Wie bereits in meinem letzten Beitrag möchte ich nicht näher auf diesen konkreten Fall eingehen oder darüber urteilen. Dazu erlebe ich als Schulleiter selbst viel zu oft, wie sehr sich Fälle im eigenen Erleben und in der Darstellung oder Beurteilung von außen unterscheiden. Hilfreich wären hier Richtlinien sowie eine unterstützende Begleitung, wie das Schulpersonal rechtskonform, aber vor allem im Sinne des Opferschutzes zu handeln hat.

Leider gibt es viel zu viele ähnlich gelagerte Fälle: so zum Beispiel die Gruppenvergewaltigung in einer Grazer Mittelschule während des Freizeitbereichs vor einigen Jahren; der traurige Fall Leoni; das monatelange Martyrium des Mädchens in Favoriten; der oben beschriebene Fall an einer Linzer Privatschule oder einer der vielen anderen Fälle, die nie an die Öffentlichkeit kommen werden. Immer geht es um Macht, um Mobbing und um sexualisierte Machtausübung. Dabei ist es völlig egal, ob diese Vorfälle und diese Handlungen von Jugendlichen mit Migrationshintergrund verübt werden (hier geboren oder kürzlich zugewandert), oder von Jugendlichen aus der bürgerlichen Gesellschaft: Jede Form von Mobbing, von sexualisierter Gewalt, von sexuellen Belästigungen und Übergriffen ist inakzeptabel, abzulehnen und zu sanktionieren. Vorrang hat dabei der Schutz und die Hilfe für die Opfer und das Verhindern weiterer Taten. Gleichzeitig ist es das Recht der Opfer, in ihrer gewohnten Umgebung zu bleiben, wenn sie das möchten. Um das zu ermöglichen, muss der Täter die gewohnte Umgebung (die Klasse, die Schule, den Sportverein etc.) verlassen.

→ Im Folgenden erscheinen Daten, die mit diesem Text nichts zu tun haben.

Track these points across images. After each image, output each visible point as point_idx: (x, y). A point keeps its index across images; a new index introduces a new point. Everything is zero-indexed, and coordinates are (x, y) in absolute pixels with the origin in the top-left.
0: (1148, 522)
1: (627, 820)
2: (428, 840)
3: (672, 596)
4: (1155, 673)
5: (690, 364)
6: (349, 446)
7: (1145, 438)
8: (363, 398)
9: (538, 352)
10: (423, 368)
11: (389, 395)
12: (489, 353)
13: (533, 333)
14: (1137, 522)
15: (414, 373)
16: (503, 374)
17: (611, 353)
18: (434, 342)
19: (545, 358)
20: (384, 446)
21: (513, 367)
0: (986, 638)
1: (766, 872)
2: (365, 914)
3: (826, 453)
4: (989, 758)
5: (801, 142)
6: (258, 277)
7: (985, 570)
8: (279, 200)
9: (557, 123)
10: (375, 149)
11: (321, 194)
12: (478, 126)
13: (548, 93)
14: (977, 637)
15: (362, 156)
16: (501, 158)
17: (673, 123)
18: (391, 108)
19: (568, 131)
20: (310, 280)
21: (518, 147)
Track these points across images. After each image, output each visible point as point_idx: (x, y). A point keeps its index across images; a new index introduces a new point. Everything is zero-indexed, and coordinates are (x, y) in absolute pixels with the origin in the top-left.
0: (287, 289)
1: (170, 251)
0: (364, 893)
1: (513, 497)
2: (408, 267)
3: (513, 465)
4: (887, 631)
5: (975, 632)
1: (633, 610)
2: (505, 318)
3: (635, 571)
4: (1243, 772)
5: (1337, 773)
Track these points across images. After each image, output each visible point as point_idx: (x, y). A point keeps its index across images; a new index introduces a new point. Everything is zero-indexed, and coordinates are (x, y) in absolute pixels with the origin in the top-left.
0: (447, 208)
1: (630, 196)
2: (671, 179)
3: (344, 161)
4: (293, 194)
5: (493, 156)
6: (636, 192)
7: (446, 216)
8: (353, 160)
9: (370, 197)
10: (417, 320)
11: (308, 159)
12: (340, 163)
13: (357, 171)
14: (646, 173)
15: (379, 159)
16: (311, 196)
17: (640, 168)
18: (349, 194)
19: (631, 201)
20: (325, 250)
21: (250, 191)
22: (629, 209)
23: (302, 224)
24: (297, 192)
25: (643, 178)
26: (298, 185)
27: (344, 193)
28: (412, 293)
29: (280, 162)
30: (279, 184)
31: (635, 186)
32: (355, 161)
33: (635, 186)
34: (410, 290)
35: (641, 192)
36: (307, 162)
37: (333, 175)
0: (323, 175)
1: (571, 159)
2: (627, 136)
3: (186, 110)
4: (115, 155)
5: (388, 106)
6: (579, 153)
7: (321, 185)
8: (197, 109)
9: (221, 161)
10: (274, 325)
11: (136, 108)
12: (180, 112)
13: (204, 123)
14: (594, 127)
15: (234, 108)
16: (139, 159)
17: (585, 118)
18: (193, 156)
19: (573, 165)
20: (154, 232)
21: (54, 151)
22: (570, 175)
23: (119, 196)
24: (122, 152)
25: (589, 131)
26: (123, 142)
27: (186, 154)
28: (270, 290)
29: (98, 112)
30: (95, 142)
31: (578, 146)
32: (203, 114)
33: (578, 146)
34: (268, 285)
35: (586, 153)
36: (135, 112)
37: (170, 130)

Weitere Betreuung ist notwendig

Eine weitere Betreuung und Begleitung der Täter ist wichtig und notwendig, aber nicht zulasten und im Umfeld der Opfer. Wer alt genug ist, derart Inakzeptables zu tun, ist auch alt genug, die Konsequenzen zu tragen. Ein sofortiger Schulverweis für alle an der Tat Beteiligten, auch ohne Einverständnis ihrer Eltern, muss in solchen Fällen von der Schulleitung erfolgen. Wie kommen die Opfer dazu, weiter mit den Tätern in der Schule konfrontiert werden zu müssen? Ein klares Signal in der Schule, dass man auf der Seite des Opfers steht und keinerlei Verständnis für andere Positionen hat, ist notwendig und muss auch von der Behörde ermöglicht und unterstützt werden.

Rechtliche Konsequenzen

Auch rechtliche Konsequenzen sind einzubeziehen, sofern sie möglich sind. Viele Fälle passieren in der Mittelstufe, also bei unter Vierzehnjährigen. Das bedeutet, dass dringend der Realität Rechnung getragen werden muss und das Gesetz an die Situation, dass die Täter immer jünger werden, angepasst werden sollte.

Sexualität wird unter einigen Jugendlichen offenbar immer frauenfeindlicher, immer brutaler und immer mehr in Zusammenhang mit Macht und Gewalt gebracht.

Egal, woher das kommt, das hat in unserer Gesellschaft keinen Platz.

INFO

Christian Klar (61) ist Schuldirektor in Wien

– Lehrer in verschiedenen Schulen
(Hauptschule, jüdische Privatmittelschule, Polytechnische Schule, Pädagogische Hochschule)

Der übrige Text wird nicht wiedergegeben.